Firefighter/paramedic Brittany Corey Waterville Fire Department

Corey, 29, a third generation call firefighter for Waterville, said her career in firefighting was meant to happen thanks to her family history

“My father and my grandfather are firefighters so I was pretty much raised in firefighting,” Corey said. “And when you get to the firehouse, you make a second family, so it’s pretty easy to follow in this career path.”

Corey has felt no animosity about being a woman in a male dominated profession.

“At the end of the day, all we want is to go home,” Corey said. “As long as you can get the job done, it doesn’t matter.”

Michelle Grass, firefighter/paramedic Waterville Fire Department

Grass, 43, began her career as a firefighter and paramedic 18 years ago and said she’s never felt singled out for being a woman.

“I don’t feel that I get any type of treatment and I don’t get singled out,” Grass said. “We do the same job as they do. We’re all just expected to do our job, but I feel really proud to be a female firefighter-paramedic because the job is very intense. It’s physically demanding.”

Francoeur, 28, just completed the department’s rookie program. She said being the only female in a work environment is something she’s used to.

Recruit Stacey Francoeur Waterville Fire Department

“I work as a security analyst for the state so being the only woman is nothing new to me,” Francoeur said. “In college I was usually the only girl or one of the only girls in my classes, so it wasn’t a big change for me. And I don’t get treated any differently here for being a woman.”

Hennessey shared similar sentiments and added that she’s seen more females join the firefighting and first responding field in recent years than ever before.

“Being a female in this field, it comes with its challenges,” Hennessey said. “But there’s such a huge support of it now. And there’s a lack of people joining this service to begin with, so I see more females stepping up now to do this than I did five years ago. I think you’ll see that number shift soon. It’s really neat.” 

As of 2017, there were approximately 1,056,200 local firefighters in the United States according to the Nation Fire Protection Agency. Of that, just 77,900 or 7% were female and even fewer, 13,400 or 4% were female career firefighters.

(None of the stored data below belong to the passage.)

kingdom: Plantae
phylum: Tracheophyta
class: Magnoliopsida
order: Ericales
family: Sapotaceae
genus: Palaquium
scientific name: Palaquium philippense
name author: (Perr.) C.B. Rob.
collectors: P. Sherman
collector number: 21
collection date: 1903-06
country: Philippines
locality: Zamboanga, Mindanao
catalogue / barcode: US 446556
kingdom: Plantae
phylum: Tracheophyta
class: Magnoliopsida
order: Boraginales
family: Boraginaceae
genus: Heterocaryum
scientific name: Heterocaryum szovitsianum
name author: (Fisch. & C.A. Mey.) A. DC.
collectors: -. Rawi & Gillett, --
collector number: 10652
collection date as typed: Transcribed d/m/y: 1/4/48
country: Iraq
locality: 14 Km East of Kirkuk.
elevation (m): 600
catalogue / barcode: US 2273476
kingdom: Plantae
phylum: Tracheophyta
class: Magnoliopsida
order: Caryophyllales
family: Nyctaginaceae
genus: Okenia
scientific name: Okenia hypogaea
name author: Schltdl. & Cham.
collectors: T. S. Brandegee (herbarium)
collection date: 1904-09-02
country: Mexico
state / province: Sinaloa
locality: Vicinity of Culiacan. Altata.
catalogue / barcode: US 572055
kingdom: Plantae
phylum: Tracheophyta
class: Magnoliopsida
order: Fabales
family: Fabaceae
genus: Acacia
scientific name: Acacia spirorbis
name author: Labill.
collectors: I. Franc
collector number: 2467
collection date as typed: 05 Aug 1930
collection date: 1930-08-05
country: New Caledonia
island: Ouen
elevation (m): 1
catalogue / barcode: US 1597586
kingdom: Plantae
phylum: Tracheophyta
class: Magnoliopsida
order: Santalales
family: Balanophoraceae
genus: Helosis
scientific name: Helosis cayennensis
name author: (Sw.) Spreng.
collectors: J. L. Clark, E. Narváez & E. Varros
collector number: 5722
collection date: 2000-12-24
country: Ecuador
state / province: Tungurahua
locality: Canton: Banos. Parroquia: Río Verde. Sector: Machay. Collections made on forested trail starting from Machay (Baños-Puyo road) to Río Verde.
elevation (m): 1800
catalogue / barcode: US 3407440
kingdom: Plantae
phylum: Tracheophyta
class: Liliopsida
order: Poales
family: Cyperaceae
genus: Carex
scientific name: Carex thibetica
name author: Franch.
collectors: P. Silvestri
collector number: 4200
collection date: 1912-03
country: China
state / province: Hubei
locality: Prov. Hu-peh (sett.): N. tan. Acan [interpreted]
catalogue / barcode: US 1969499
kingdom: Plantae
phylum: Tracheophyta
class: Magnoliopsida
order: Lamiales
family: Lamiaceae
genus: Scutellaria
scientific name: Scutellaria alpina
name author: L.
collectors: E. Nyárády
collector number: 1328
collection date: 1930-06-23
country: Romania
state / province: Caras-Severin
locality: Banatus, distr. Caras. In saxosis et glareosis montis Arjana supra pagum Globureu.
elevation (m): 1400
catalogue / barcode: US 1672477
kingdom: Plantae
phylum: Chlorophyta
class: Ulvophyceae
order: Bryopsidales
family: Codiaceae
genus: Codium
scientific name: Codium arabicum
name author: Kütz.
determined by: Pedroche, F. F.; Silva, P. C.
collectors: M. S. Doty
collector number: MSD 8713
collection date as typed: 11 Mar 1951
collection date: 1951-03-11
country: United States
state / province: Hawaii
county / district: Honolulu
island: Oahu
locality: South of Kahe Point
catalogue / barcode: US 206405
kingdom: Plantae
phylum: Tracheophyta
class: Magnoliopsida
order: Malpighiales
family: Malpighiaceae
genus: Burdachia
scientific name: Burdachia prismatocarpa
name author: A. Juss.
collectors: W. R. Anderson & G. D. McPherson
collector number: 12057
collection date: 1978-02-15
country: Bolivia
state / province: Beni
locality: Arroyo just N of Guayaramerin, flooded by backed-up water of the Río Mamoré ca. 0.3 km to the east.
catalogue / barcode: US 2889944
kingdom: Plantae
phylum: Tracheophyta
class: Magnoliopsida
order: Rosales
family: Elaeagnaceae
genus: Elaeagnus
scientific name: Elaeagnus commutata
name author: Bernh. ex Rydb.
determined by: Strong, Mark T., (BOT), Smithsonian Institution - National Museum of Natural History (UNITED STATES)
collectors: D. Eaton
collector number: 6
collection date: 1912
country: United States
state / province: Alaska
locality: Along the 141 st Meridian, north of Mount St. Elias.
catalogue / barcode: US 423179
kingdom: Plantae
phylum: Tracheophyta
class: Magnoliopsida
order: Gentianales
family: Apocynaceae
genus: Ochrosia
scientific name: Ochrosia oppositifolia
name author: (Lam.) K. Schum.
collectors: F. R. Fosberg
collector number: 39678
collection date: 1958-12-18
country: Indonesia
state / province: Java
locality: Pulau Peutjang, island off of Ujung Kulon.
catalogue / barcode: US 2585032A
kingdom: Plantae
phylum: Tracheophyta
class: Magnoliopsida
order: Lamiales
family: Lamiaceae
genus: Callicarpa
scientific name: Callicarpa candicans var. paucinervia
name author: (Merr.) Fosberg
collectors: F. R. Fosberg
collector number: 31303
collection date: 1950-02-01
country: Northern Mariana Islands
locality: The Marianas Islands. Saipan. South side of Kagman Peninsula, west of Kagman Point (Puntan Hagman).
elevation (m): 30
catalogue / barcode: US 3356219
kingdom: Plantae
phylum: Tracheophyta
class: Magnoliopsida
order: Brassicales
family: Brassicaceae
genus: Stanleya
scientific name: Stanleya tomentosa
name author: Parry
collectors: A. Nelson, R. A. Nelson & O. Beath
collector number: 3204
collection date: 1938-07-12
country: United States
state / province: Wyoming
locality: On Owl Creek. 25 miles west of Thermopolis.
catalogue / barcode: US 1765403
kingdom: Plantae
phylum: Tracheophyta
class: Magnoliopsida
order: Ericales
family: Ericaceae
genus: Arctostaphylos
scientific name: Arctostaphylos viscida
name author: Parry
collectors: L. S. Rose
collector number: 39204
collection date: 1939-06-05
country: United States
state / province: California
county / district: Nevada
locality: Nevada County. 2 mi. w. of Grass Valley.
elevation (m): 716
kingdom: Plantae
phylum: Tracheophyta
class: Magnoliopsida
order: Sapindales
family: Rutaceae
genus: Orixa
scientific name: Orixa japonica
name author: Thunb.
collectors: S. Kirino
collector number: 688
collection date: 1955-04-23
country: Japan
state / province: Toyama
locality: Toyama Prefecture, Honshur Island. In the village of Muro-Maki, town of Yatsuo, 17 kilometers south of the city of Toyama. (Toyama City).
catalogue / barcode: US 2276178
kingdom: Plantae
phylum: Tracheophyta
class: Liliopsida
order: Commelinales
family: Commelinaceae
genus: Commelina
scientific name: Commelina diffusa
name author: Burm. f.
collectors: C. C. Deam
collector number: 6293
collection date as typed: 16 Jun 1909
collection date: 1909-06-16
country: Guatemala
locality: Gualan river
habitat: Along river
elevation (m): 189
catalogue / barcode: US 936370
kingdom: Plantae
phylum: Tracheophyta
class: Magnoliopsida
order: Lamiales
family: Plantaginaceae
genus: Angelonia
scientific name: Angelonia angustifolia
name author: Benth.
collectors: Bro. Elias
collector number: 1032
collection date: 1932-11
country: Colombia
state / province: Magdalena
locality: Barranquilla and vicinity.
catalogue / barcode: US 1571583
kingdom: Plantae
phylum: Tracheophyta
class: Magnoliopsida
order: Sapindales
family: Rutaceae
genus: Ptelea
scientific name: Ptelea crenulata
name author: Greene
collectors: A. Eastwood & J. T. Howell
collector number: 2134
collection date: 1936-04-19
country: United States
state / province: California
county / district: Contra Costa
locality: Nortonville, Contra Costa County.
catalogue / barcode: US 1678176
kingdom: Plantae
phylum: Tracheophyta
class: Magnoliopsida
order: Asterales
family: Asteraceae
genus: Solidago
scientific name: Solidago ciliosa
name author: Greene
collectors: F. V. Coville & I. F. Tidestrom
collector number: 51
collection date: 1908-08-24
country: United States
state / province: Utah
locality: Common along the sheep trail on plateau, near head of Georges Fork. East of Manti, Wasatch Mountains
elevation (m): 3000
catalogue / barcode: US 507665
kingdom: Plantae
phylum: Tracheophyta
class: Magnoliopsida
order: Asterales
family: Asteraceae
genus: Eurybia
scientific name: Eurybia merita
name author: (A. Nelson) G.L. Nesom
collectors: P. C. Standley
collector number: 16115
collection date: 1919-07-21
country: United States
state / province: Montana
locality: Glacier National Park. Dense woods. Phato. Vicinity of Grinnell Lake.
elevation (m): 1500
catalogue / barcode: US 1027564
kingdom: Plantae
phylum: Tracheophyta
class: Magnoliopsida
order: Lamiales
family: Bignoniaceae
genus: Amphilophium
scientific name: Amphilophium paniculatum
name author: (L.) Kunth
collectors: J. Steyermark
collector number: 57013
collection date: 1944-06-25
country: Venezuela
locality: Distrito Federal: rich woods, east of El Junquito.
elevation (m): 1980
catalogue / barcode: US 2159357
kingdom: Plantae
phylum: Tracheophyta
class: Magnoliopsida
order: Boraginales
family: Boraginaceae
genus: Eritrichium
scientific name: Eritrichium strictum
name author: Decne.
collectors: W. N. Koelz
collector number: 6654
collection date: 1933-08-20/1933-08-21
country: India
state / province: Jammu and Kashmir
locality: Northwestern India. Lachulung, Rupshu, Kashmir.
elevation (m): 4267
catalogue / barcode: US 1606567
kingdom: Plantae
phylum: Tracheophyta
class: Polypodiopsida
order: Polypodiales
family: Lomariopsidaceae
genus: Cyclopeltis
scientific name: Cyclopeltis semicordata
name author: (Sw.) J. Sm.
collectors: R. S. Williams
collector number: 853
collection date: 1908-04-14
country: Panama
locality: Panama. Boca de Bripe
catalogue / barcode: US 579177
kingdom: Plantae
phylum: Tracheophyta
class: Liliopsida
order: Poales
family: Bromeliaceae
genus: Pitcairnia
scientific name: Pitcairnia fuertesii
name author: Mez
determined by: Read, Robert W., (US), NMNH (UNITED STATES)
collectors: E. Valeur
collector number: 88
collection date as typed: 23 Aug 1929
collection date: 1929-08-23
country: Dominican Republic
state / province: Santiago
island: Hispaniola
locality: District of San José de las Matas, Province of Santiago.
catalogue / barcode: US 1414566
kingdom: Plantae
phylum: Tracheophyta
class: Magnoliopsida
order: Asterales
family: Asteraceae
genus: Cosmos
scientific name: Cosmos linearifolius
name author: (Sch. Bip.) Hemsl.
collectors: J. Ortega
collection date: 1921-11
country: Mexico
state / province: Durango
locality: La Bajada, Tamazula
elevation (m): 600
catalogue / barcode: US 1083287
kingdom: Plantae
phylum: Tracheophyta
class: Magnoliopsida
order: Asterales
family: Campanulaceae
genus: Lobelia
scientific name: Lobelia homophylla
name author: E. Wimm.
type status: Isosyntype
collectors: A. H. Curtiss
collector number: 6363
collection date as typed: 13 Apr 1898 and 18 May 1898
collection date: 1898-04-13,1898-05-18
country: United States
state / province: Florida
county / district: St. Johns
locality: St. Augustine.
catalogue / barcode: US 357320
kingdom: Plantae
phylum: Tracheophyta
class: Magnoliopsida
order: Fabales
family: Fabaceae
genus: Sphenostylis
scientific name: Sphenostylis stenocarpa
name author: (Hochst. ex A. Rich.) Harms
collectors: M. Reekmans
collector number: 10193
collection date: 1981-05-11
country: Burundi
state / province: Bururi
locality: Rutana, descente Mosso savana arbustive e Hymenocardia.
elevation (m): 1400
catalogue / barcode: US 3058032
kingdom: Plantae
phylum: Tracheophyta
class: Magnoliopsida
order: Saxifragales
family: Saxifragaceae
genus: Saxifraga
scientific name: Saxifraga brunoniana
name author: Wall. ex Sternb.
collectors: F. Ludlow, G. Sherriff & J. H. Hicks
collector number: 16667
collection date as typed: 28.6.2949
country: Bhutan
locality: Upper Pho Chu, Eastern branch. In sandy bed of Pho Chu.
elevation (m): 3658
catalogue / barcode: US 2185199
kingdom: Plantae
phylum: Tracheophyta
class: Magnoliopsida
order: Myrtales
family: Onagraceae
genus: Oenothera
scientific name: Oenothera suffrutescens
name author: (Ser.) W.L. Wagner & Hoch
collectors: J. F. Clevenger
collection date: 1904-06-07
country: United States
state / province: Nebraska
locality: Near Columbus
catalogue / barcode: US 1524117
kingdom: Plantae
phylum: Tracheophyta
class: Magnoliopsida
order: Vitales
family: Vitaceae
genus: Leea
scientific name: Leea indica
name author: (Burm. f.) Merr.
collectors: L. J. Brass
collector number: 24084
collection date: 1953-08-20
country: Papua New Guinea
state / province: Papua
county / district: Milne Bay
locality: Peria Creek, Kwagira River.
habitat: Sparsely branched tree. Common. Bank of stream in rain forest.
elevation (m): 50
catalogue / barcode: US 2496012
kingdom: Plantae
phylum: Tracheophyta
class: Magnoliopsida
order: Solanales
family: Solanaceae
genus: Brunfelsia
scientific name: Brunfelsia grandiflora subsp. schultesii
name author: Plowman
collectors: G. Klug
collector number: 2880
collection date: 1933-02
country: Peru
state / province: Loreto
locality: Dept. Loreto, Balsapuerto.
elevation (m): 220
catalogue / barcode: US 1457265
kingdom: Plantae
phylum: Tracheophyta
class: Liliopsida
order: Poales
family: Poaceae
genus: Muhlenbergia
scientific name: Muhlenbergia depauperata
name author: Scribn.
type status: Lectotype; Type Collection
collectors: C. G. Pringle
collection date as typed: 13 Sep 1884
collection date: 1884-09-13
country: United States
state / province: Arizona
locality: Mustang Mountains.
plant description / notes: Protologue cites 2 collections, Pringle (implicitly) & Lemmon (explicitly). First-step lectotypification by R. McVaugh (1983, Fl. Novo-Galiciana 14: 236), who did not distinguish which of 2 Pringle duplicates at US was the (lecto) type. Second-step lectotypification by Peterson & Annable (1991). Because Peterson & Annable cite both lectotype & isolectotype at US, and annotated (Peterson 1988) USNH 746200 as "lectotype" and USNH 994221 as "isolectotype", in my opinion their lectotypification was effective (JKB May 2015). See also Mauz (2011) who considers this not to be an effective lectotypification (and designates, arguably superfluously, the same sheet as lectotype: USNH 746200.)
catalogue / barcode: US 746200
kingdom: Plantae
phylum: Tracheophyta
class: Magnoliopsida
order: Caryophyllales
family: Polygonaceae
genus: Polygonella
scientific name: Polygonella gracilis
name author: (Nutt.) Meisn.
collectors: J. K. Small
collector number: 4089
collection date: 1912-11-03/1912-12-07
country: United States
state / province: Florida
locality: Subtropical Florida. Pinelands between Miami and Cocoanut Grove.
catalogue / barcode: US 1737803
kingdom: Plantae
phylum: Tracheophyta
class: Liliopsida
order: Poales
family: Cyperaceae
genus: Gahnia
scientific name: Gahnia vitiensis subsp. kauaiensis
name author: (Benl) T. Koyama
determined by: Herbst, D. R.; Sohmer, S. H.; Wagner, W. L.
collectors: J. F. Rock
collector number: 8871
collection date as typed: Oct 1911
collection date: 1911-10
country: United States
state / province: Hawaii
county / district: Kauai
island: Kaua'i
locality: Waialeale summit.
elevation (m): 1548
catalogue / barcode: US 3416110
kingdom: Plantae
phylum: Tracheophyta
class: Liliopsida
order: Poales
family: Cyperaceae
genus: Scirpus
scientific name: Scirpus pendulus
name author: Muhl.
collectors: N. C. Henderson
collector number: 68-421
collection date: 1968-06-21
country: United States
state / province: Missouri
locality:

Firefighter/EMR Rachel Trimble Corey Waterville Fire Department

Rachel Trimble Corey, 56, has been with Waterville for more than 14 years. She’s worked as a firefighter, photographer, EMR and a Basic Life Support instructor. Trimble Corey has had a hand in hiring new female recruits to the call force and said she’s excited to witness the hiring of the first female career firefighter.

“I’m very excited to have Katie here,” Trimble Corey said. “I was a career firefighter in Freeport, so to be able to be here and see the first female career firefighter for the department is amazing.”

Like her fellow female colleagues, Trimble Corey said she doesn’t feel any sort of stigma for being a woman in firefighting.

“I’m one of four kids and I have three older brothers,” Trimble Corey said. “My father never told me I couldn’t do something, and I really haven’t encountered too many people who made me feel like I didn’t belong.

“My advice for any women out there in general is that the only limitation is what you put on yourself,” Trimble Corey said. “You can do it if you set your mind to it.”